Why do production LLM Agents break?
Most answers: model isn't good enough, prompt isn't right, tool calling has bugs.
This paper offers a different angle: the problem may lie at the boundary between stochastic model outputs and deterministic systems—a boundary that has never been treated as a formal architectural object.

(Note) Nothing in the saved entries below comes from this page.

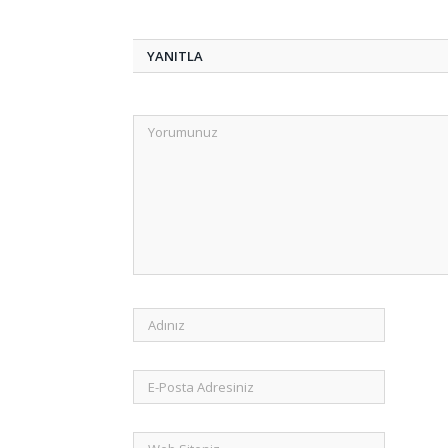
YANITLA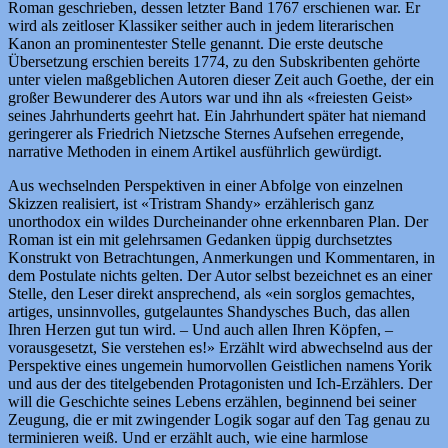
Roman geschrieben, dessen letzter Band 1767 erschienen war. Er
wird als zeitloser Klassiker seither auch in jedem literarischen
Kanon an prominentester Stelle genannt. Die erste deutsche
Übersetzung erschien bereits 1774, zu den Subskribenten gehörte
unter vielen maßgeblichen Autoren dieser Zeit auch Goethe, der ein
großer Bewunderer des Autors war und ihn als «freiesten Geist»
seines Jahrhunderts geehrt hat. Ein Jahrhundert später hat niemand
geringerer als Friedrich Nietzsche Sternes Aufsehen erregende,
narrative Methoden in einem Artikel ausführlich gewürdigt.
Aus wechselnden Perspektiven in einer Abfolge von einzelnen
Skizzen realisiert, ist «Tristram Shandy» erzählerisch ganz
unorthodox ein wildes Durcheinander ohne erkennbaren Plan. Der
Roman ist ein mit gelehrsamen Gedanken üppig durchsetztes
Konstrukt von Betrachtungen, Anmerkungen und Kommentaren, in
dem Postulate nichts gelten. Der Autor selbst bezeichnet es an einer
Stelle, den Leser direkt ansprechend, als «ein sorglos gemachtes,
artiges, unsinnvolles, gutgelauntes Shandysches Buch, das allen
Ihren Herzen gut tun wird. – Und auch allen Ihren Köpfen, –
vorausgesetzt, Sie verstehen es!» Erzählt wird abwechselnd aus der
Perspektive eines ungemein humorvollen Geistlichen namens Yorik
und aus der des titelgebenden Protagonisten und Ich-Erzählers. Der
will die Geschichte seines Lebens erzählen, beginnend bei seiner
Zeugung, die er mit zwingender Logik sogar auf den Tag genau zu
terminieren weiß. Und er erzählt auch, wie eine harmlose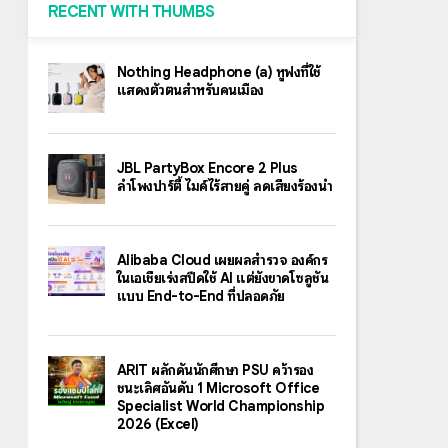
RECENT WITH THUMBS
Nothing Headphone (a) หูฟังที่ใช้
แสดงตัวตนสำหรับคนเมือง
JBL PartyBox Encore 2 Plus
ลำโพงปาร์ตี้ ไมค์ไร้สายคู่ ลดเสียงร้องนำ
Alibaba Cloud เผยผลสำรวจ องค์กร
ในเอเชียเร่งสปีดใช้ AI แต่ยังขาดโซลูชัน
แบบ End-to-End ที่ปลอดภัย
ARIT ผลักดันนักศึกษา PSU คว้ารอง
ชนะเลิศอันดับ 1 Microsoft Office
Specialist World Championship
2026 (Excel)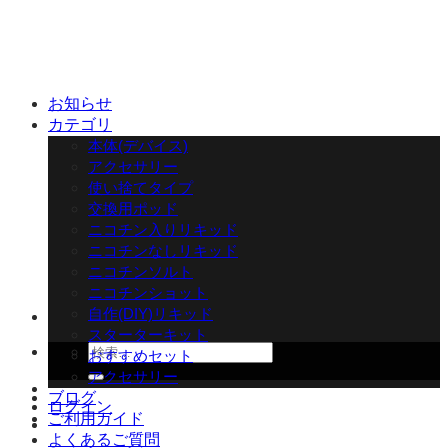
Skip
to
content
お知らせ
カテゴリ
本体(デバイス)
アクセサリー
使い捨てタイプ
交換用ポッド
ニコチン入りリキッド
ニコチンなしリキッド
ニコチンソルト
ニコチンショット
自作(DIY)リキッド
スターターキット
検
おすすめセット
索
アクセサリー
対
ブログ
ログイン
象:
ご利用ガイド
よくあるご質問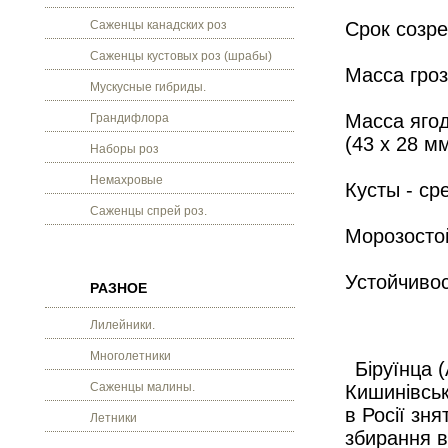
Саженцы канадских роз
Срок созре
Саженцы кустовых роз (шрабы)
Масса гроз
Мускусные гибриды.
Масса ягод
Грандифлора
(43 х 28 мм
Наборы роз
Немахровые
Кусты - ср
Саженцы спрей роз.
Морозосто
Устойчивос
РАЗНОЕ
Лилейники.
Многолетники
Біруїнца 
Саженцы малины.
Кишинівськ
в Росії зня
Летники
збирання в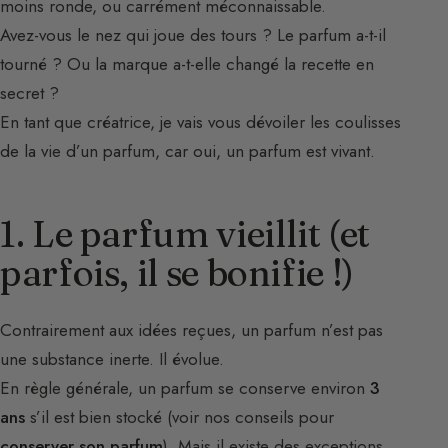
moins ronde, ou carrément méconnaissable.
Avez-vous le nez qui joue des tours ? Le parfum a-t-il
tourné ? Ou la marque a-t-elle changé la recette en
secret ?
En tant que créatrice, je vais vous dévoiler les coulisses
de la vie d’un parfum, car oui, un parfum est vivant.
1. Le parfum vieillit (et
parfois, il se bonifie !)
Contrairement aux idées reçues, un parfum n’est pas
une substance inerte. Il évolue.
En règle générale, un parfum se conserve environ
3
ans
s’il est bien stocké (voir nos conseils pour
conserver son parfum
). Mais il existe des exceptions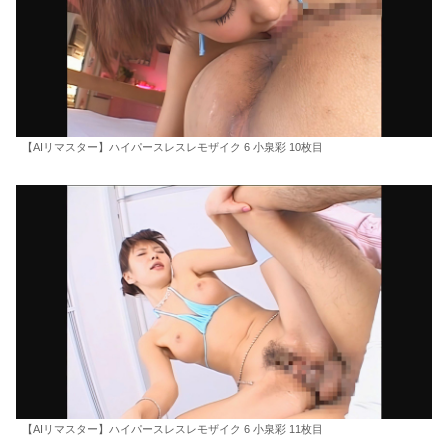
【AIリマスター】ハイパースレスレモザイク 6 小泉彩 10枚目
【AIリマスター】ハイパースレスレモザイク 6 小泉彩 11枚目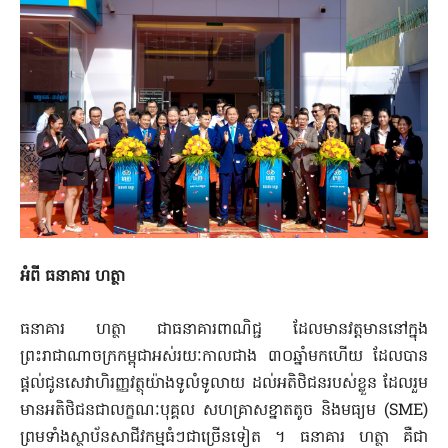
អំពី ធនាគារ ហត្ថា
ធនាគារ ហត្ថា ជាធនាគារពាណិជ្ជ ដែលមានវត្តមាននៅក្នុង
ព្រះរាជាណាចក្រកម្ពុជាអស់រយៈកាលជាង ៣០ឆ្នាំមកហើយ ដែលបាន
ផ្តល់ជូនសេវាហិរញ្ញវត្ថុយ៉ាងទូលំទូលាយ ដល់អតិថិជនរបស់ខ្លួន ដែលរួម
មានអតិថិជនជាលក្ខណៈបុគ្គល សហគ្រាសខ្នាតតូច និងមធ្យម (SME)
ព្រមទាំងស្ថាប័នសាជីវកម្មធំៗជាច្រើនទៀត ។ ធនាគារ ហត្ថា គឺជា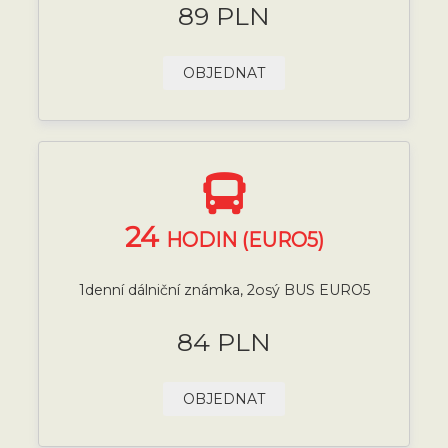
89 PLN
OBJEDNAT
24
HODIN (EURO5)
1denní dálniční známka, 2osý BUS EURO5
84 PLN
OBJEDNAT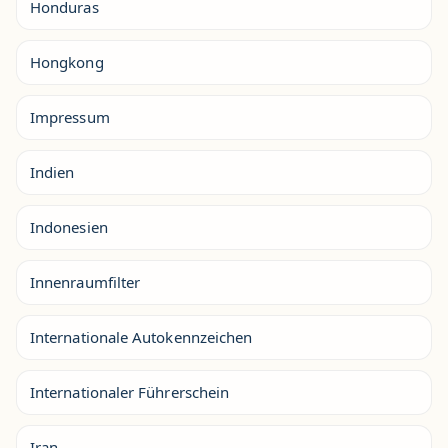
Honduras
Hongkong
Impressum
Indien
Indonesien
Innenraumfilter
Internationale Autokennzeichen
Internationaler Führerschein
Iran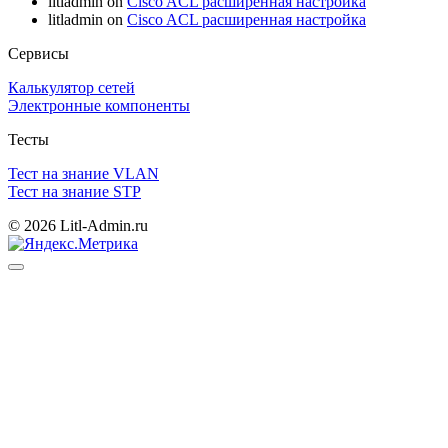
litladmin
on
Cisco ACL расширенная настройка
litladmin
on
Cisco ACL расширенная настройка
Сервисы
Калькулятор сетей
Электронные компоненты
Тесты
Тест на знание VLAN
Тест на знание STP
© 2026 Litl-Admin.ru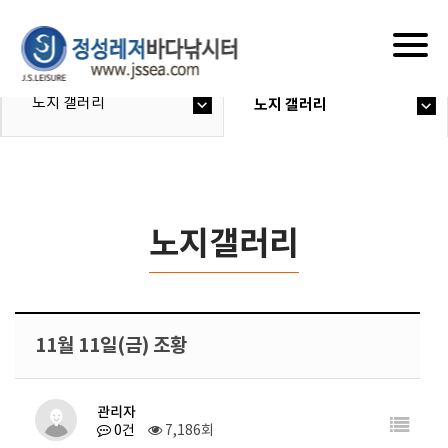
Togg
navig
노지 갤러리
노지 갤러리
노지갤러리
11월 11일(금) 조황
관리자
0건
7,186회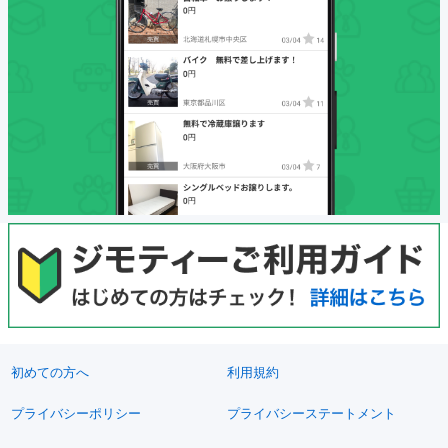
初めての方へ
利用規約
プライバシーポリシー
プライバシーステートメント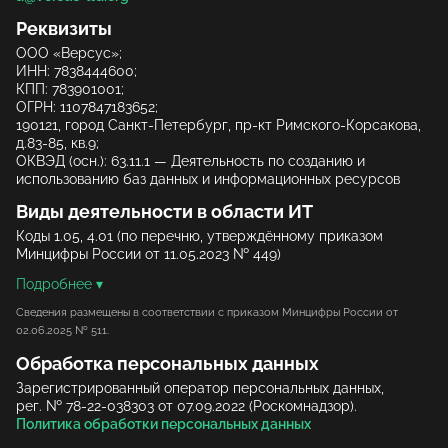
Реквизиты
ООО «Версус»;
ИНН: 7838444600;
КПП: 783901001;
ОГРН: 1107847183652;
190121, город Санкт‑Петербург, пр‑кт Римского‑Корсакова,
д.83‑85, кв.9;
ОКВЭД (осн.): 63.11.1 — Деятельность по созданию и
использованию баз данных и информационных ресурсов
Виды деятельности в области ИТ
Коды 1.05, 4.01 (по перечню, утверждённому приказом
Минцифры России от 11.05.2023 № 449)
Подробнее
Сведения размещены в соответствии с приказом Минцифры России от
02.06.2025 № 511.
Обработка персональных данных
Зарегистрированный оператор персональных данных,
рег. № 78-22-038303 от 07.09.2022 (Роскомнадзор).
Политика обработки персональных данных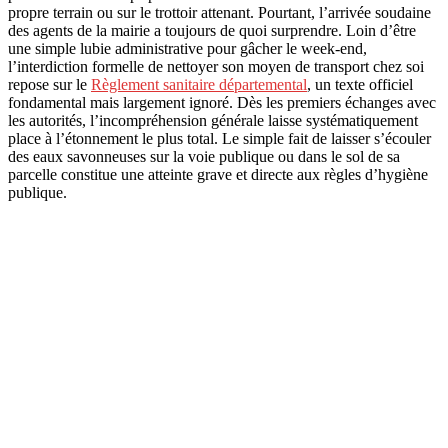
propre terrain ou sur le trottoir attenant. Pourtant, l’arrivée soudaine
des agents de la mairie a toujours de quoi surprendre. Loin d’être
une simple lubie administrative pour gâcher le week-end,
l’interdiction formelle de nettoyer son moyen de transport chez soi
repose sur le
Règlement sanitaire départemental
, un texte officiel
fondamental mais largement ignoré. Dès les premiers échanges avec
les autorités, l’incompréhension générale laisse systématiquement
place à l’étonnement le plus total. Le simple fait de laisser s’écouler
des eaux savonneuses sur la voie publique ou dans le sol de sa
parcelle constitue une atteinte grave et directe aux règles d’hygiène
publique.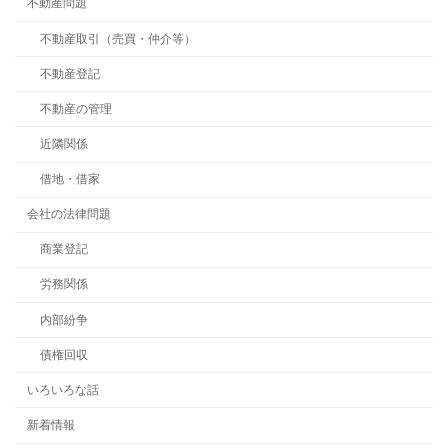
不動産問題
不動産取引（売買・仲介等）
不動産登記
不動産の管理
近隣関係
借地・借家
会社の法律問題
商業登記
労務関係
内部紛争
債権回収
いろいろな話
新着情報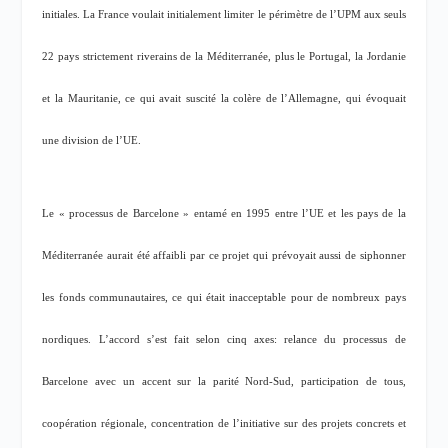
initiales. La France voulait initialement limiter le périmètre de l’UPM aux seuls
22 pays strictement riverains de la Méditerranée, plus le Portugal, la Jordanie
et la Mauritanie, ce qui avait suscité la colère de l’Allemagne, qui évoquait
une division de l’UE.
Le «
processus de Barcelone
» entamé en 1995 entre l’UE et les pays de la
Méditerranée aurait été affaibli par ce projet qui prévoyait aussi de siphonner
les fonds communautaires, ce qui était inacceptable pour de nombreux pays
nordiques. L’accord s’est fait selon cinq axes: relance du processus de
Barcelone avec un accent sur la parité Nord-Sud, participation de tous,
coopération régionale, concentration de l’initiative sur des projets concrets et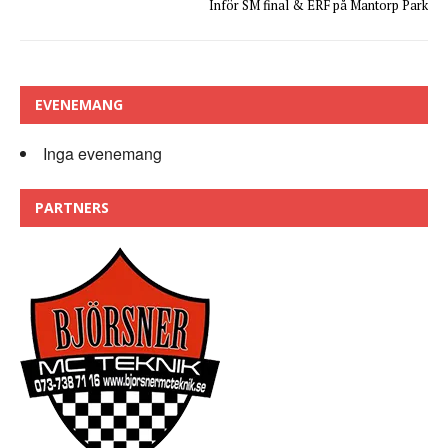
Inför SM final & ERF på Mantorp Park
EVENEMANG
Inga evenemang
PARTNERS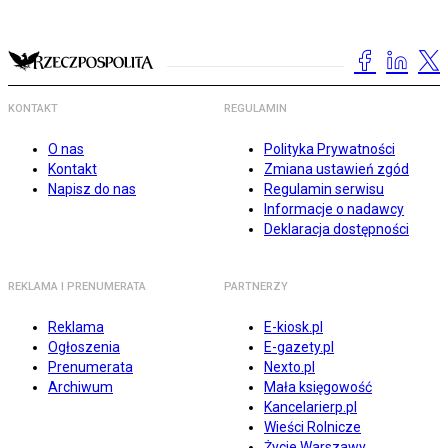
KONTAKT
REGULAMIN
O nas
Polityka Prywatności
Kontakt
Zmiana ustawień zgód
Napisz do nas
Regulamin serwisu
Informacje o nadawcy
Deklaracja dostępności
REKLAMA I PRENUMERATA
PARTNERZY
Reklama
E-kiosk.pl
Ogłoszenia
E-gazety.pl
Prenumerata
Nexto.pl
Archiwum
Mała księgowość
Kancelarierp.pl
Wieści Rolnicze
Życie Warszawy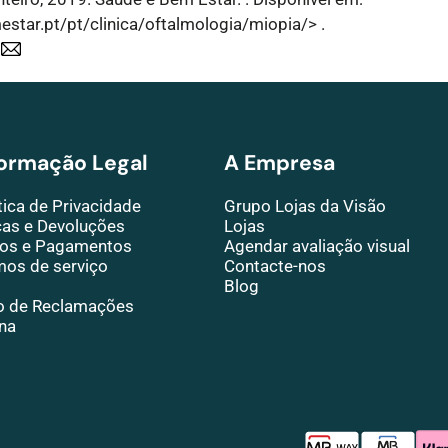
tar.pt/pt/clinica/oftalmologia/miopia/> .
formação Legal
A Empresa
tica de Privacidade
Grupo Lojas da Visão
cas e Devoluções
Lojas
ios e Pagamentos
Agendar avaliação visual
mos de serviço
Contacte-nos
Blog
ro de Reclamações
na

SDB: Stochastic-Deterministic Boundary
The authors name it: Stochastic-Deterministic Boundary.
It's a four-part contract:
- Proposer: LLM generates candidate output
- Verifier: checks if the output meets constraints
- Commit step: turns verified output into system action
- Reject signal: what to do when it fails
The paper argues that SDB is the load-bearing primitive of production agent runtimes.
Six runtime patterns
Around SDB, the authors organize Agent runtime design into three concerns: Coordination, State, Control.
Then they borrow six patterns from distributed systems, each mapping to different scenarios:
- Hierarchical Delegation: conversational agents
- Scatter-Gather + Saga: parallel sub-tasks that need aggregation
- Event-Driven Sequencing: async task flows
- Shared State Machine: multi-agent collaboration
- Supervisor + Gate: autonomous agents
- Human-in-the-Loop: critical decisions needing human review
Each pattern traces back to classical distributed systems concepts, but the paper identifies what changes when the worker becomes stochastic (an LLM).
A key failure mode: Replay Divergence
The paper proposes a failure mode I hadn't seen named before: Replay Divergence.
Scenario: you record all agent inputs/outputs in a deterministic event log. Later, you change the model version or prompt and replay the same log—the downstream outputs differ.
This wouldn't happen in traditional distributed systems. But in LLM Agents, it's inevitable. LLMs are stochastic; the same input can produce different outputs.
Naming this matters for debugging and auditing.
Practical takeaways
If you're running Agents in production:
- Define your SDB explicitly. Don't pipe LLM output directly into system workflows. Define: who proposes, who verifies, how to commit, how to backtrack.
- Pattern choice matters more than model choice. As model variance decreases, pattern choice and SDB strength become the more important levers for long-run reliability.
- There's a framework for failure diagnosis. The paper provides a five-step methodology that maps production failures to pattern weaknesses.